## [Exercise details]
Edit the entries from the line with "Wakil Bupati Barsel" to the line with "5 min leestijd →" by writing "editor" in place of "admin", and give those lines again with nothing else altered. Omit the pictures from the answer.

## [Collected data]
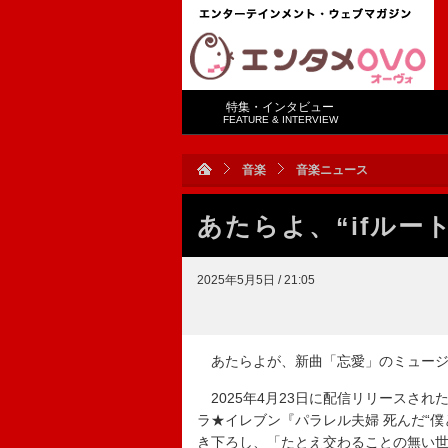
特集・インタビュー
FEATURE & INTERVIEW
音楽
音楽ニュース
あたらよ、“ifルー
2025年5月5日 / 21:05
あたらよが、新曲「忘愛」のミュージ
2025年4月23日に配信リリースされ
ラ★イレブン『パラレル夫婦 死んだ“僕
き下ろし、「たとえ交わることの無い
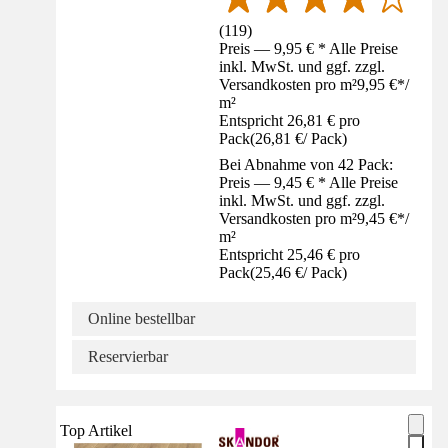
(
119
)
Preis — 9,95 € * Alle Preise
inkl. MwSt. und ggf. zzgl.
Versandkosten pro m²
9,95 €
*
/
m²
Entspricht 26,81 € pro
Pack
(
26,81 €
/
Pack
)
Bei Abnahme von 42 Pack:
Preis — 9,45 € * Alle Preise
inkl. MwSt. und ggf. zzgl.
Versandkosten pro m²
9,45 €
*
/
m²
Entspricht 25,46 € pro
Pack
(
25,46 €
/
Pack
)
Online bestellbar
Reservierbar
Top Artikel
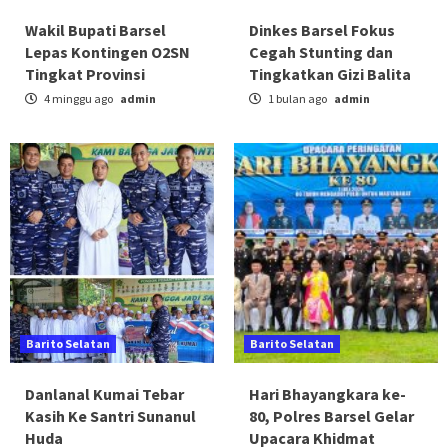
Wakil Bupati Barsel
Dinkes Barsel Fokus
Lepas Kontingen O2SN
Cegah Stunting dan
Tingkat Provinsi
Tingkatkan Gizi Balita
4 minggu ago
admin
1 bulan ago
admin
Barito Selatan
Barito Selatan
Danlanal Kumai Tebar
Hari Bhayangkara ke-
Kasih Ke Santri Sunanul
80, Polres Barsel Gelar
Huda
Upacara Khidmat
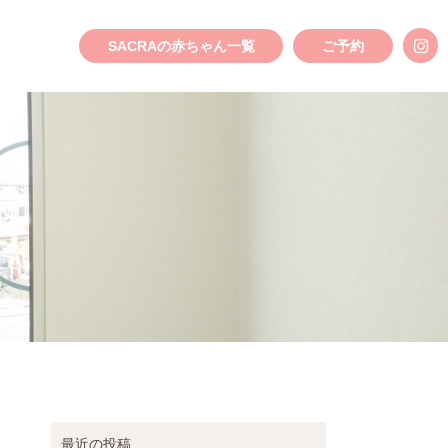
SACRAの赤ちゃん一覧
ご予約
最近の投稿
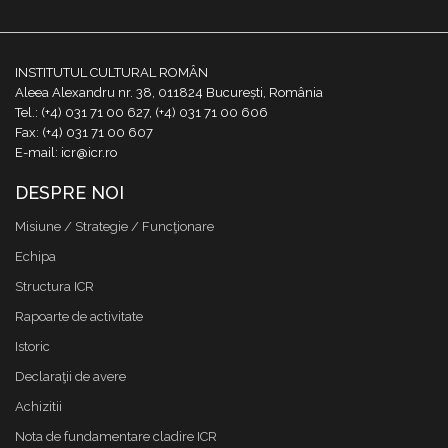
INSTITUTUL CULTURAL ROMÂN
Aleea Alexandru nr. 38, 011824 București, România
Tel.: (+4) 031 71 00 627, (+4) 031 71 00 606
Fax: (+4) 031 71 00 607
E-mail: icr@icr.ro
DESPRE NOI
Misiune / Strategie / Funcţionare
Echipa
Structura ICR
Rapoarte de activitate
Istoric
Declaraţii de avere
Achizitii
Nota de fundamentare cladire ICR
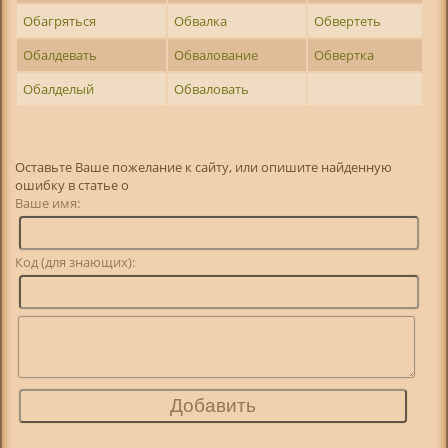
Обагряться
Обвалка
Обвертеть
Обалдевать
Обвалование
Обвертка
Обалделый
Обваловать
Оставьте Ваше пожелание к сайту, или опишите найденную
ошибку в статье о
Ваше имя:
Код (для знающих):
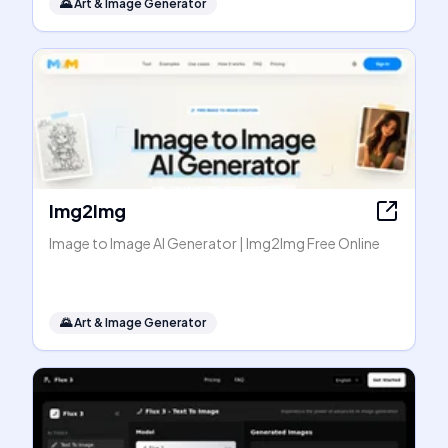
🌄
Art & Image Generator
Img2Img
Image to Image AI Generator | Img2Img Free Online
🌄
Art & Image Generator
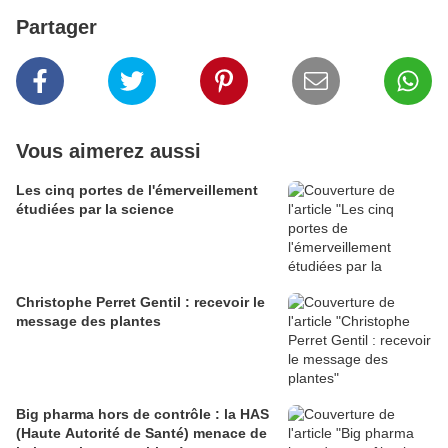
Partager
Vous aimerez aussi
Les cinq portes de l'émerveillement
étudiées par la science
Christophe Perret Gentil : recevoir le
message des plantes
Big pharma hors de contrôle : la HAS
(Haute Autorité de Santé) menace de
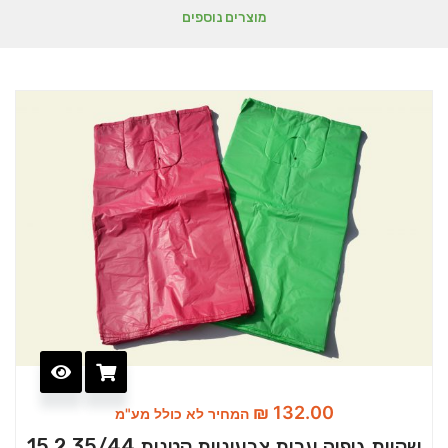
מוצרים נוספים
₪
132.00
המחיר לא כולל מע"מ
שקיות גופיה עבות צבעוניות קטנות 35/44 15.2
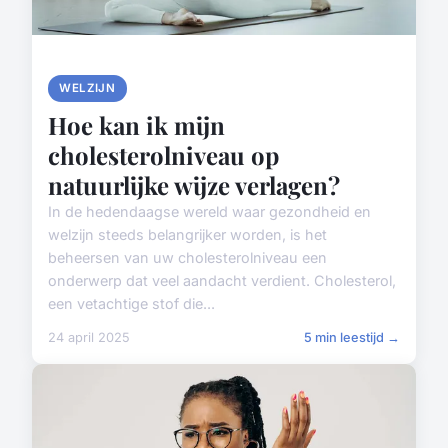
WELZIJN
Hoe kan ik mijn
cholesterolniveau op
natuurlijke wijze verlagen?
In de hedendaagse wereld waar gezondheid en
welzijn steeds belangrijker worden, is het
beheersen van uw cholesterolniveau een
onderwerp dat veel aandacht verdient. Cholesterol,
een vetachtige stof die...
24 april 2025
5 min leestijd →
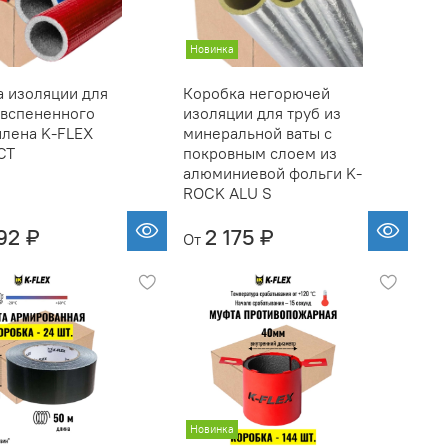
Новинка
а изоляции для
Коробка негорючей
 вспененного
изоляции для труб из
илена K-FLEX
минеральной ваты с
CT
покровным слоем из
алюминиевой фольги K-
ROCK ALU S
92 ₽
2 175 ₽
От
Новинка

---

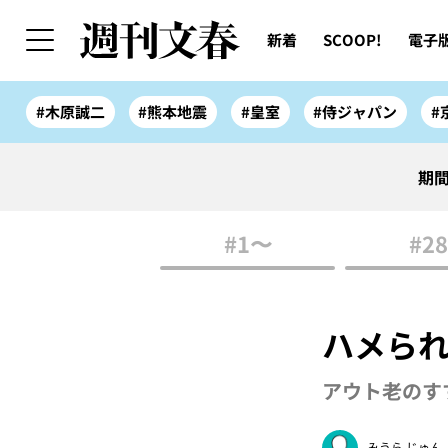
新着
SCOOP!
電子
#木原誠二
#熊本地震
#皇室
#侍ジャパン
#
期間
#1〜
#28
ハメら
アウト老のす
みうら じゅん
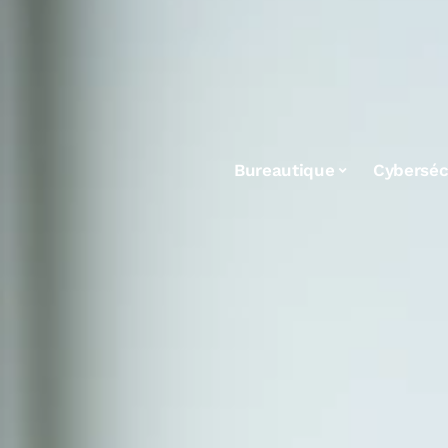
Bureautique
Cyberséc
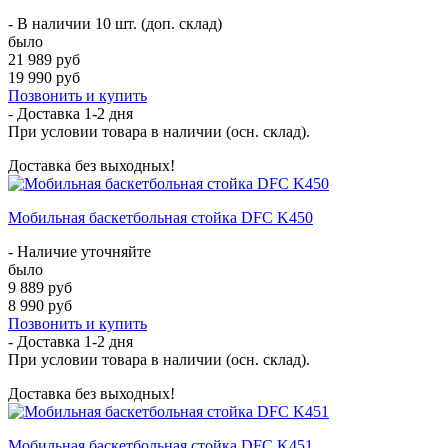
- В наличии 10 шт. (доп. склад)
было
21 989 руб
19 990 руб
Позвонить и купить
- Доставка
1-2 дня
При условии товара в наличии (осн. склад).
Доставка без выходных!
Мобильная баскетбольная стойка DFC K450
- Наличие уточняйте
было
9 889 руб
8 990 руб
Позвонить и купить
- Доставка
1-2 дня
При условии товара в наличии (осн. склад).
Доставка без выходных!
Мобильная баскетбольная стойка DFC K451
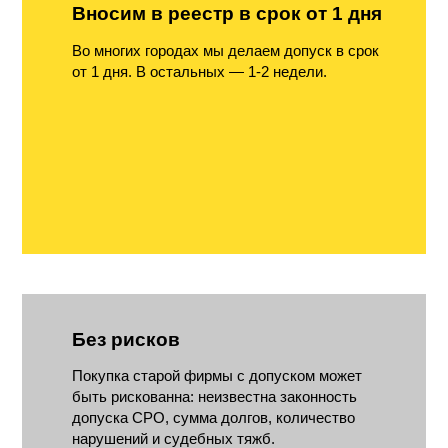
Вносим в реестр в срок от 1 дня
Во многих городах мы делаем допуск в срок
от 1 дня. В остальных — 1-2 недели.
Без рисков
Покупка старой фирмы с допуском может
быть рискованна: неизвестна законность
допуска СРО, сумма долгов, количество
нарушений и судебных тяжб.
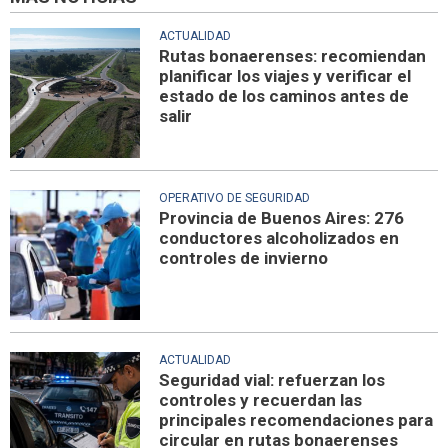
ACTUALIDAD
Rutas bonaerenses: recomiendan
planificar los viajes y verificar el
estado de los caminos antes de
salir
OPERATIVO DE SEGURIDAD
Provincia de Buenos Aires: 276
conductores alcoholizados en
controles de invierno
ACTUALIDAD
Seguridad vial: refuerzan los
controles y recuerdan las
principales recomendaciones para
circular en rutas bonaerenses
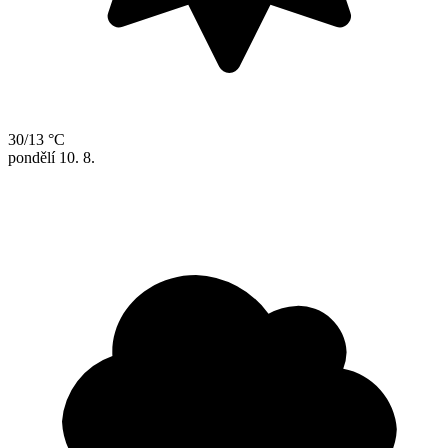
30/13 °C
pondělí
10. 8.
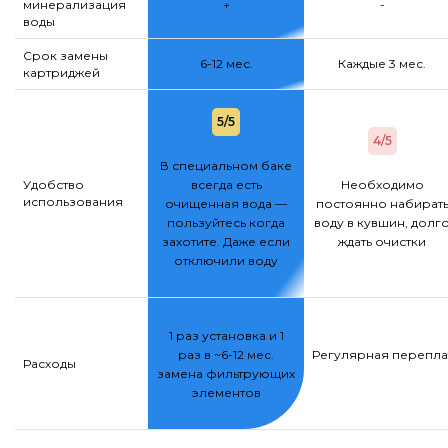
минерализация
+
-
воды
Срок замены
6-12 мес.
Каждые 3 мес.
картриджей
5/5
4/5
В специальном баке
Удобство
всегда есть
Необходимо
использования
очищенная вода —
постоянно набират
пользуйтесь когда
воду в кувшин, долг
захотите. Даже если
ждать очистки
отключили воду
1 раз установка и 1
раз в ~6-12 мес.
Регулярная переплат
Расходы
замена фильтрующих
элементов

...

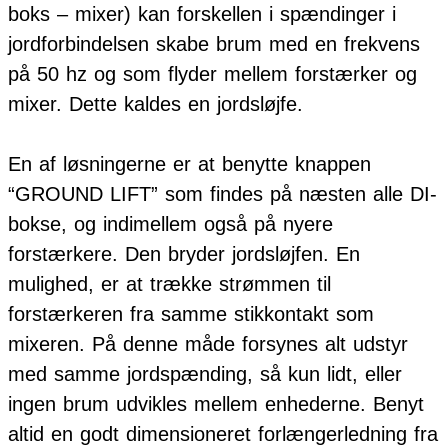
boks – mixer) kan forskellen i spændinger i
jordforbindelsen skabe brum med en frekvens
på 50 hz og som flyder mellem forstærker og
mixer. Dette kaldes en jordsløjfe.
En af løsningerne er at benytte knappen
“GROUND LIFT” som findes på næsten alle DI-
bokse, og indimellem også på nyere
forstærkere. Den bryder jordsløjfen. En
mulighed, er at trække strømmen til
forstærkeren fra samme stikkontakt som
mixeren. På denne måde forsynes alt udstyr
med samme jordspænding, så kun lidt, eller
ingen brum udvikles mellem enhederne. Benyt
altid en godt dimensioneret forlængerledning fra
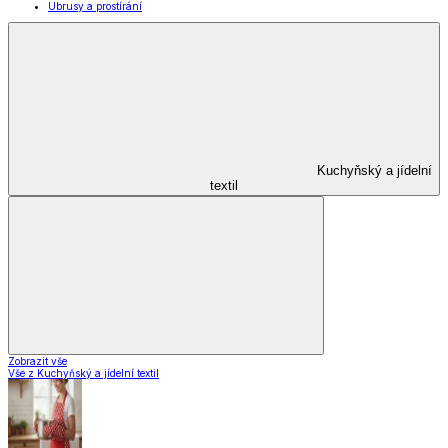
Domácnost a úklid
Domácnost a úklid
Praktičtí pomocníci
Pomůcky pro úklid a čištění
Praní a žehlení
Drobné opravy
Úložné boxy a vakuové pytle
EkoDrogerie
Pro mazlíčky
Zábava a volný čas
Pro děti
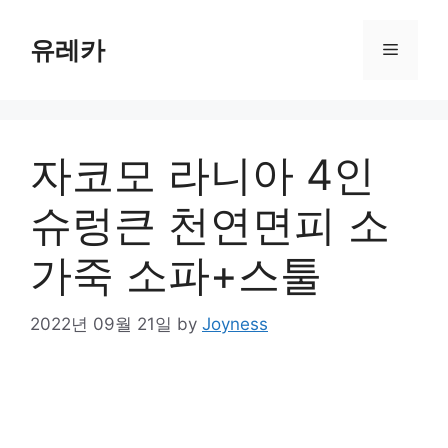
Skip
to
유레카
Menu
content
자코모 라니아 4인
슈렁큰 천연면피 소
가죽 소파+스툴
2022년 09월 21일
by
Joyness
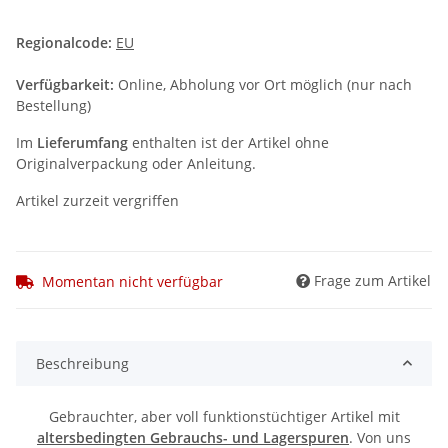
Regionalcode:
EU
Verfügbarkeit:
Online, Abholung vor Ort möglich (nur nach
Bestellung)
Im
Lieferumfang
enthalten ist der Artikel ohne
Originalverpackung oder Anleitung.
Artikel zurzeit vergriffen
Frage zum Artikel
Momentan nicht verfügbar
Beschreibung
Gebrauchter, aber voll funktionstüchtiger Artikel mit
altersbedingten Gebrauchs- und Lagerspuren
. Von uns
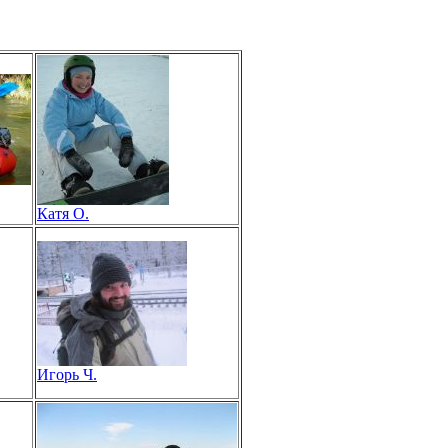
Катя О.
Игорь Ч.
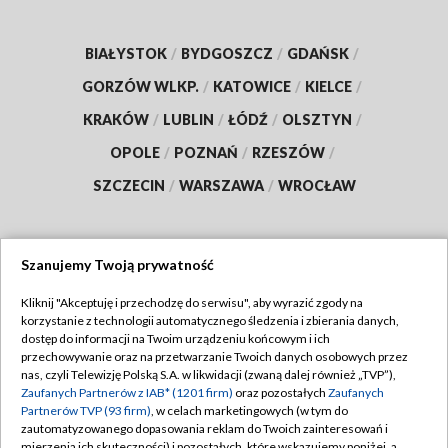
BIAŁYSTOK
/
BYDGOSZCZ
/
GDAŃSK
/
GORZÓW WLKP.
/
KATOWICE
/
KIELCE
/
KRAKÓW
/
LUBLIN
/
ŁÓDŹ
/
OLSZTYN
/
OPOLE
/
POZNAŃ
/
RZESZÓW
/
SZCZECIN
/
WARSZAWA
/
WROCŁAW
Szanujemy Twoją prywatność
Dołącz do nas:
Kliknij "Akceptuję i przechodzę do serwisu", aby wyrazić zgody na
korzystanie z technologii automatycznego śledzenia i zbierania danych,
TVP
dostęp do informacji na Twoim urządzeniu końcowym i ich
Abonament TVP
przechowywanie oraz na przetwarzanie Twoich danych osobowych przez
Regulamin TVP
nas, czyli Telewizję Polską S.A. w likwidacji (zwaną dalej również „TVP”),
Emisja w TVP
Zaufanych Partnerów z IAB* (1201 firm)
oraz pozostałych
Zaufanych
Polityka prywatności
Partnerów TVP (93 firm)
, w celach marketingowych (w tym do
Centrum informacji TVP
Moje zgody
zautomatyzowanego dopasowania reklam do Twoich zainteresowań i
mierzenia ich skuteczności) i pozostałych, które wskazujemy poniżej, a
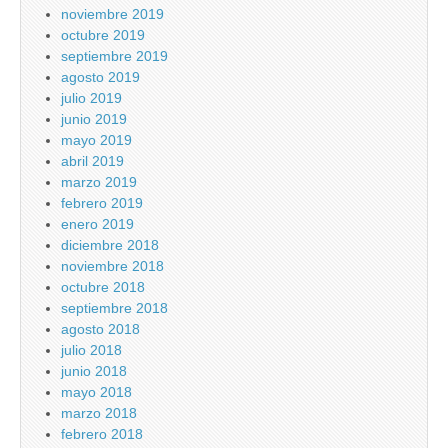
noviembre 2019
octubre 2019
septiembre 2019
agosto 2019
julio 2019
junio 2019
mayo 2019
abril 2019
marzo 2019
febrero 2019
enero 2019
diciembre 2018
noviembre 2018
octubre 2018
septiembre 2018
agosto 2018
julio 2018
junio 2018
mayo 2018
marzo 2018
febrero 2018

## [Solution for this exercise]
Wakil Bupati Barsel
Dinkes Barsel Fokus
Lepas Kontingen O2SN
Cegah Stunting dan
Tingkat Provinsi
Tingkatkan Gizi Balita
4 minggu ago
editor
1 bulan ago
editor
Barito Selatan
Barito Selatan
Danlanal Kumai Tebar
Hari Bhayangkara ke-
Kasih Ke Santri Sunanul
80, Polres Barsel Gelar
Huda
Upacara Khidmat
SACRAの赤ちゃん一覧
ご予約
最近の投稿
INSTITUTUL CULTURAL ROMÂN
Aleea Alexandru nr. 38, 011824 București, România
Tel.: (+4) 031 71 00 627, (+4) 031 71 00 606
Fax: (+4) 031 71 00 607
E-mail: icr@icr.ro
DESPRE NOI
Misiune / Strategie / Funcţionare
Echipa
Structura ICR
Rapoarte de activitate
Istoric
Declaraţii de avere
Achizitii
Nota de fundamentare cladire ICR
Обагряться
Обвалка
Обвертеть
Обалдевать
Обвалование
Обвертка
Обалделый
Обваловать
Оставьте Ваше пожелание к сайту, или опишите найденную
ошибку в статье о
Ваше имя:
Код (для знающих):
🌄
Art & Image Generator
Img2Img
Image to Image AI Generator | Img2Img Free Online
🌄
Art & Image Generator
Partager
Vous aimerez aussi
Les cinq portes de l'émerveillement
étudiées par la science
Christophe Perret Gentil : recevoir le
message des plantes
Big pharma hors de contrôle : la HAS
(Haute Autorité de Santé) menace de
מוצרים נוספים
₪
132.00
המחיר לא כולל מע"מ
שקיות גופיה עבות צבעוניות קטנות 35/44 15.2
WELZIJN
Hoe kan ik mijn
cholesterolniveau op
natuurlijke wijze verlagen?
In de hedendaagse wereld waar gezondheid en
welzijn steeds belangrijker worden, is het
beheersen van uw cholesterolniveau een
onderwerp dat veel aandacht verdient. Cholesterol,
een vetachtige stof die...
24 april 2025
5 min leestijd →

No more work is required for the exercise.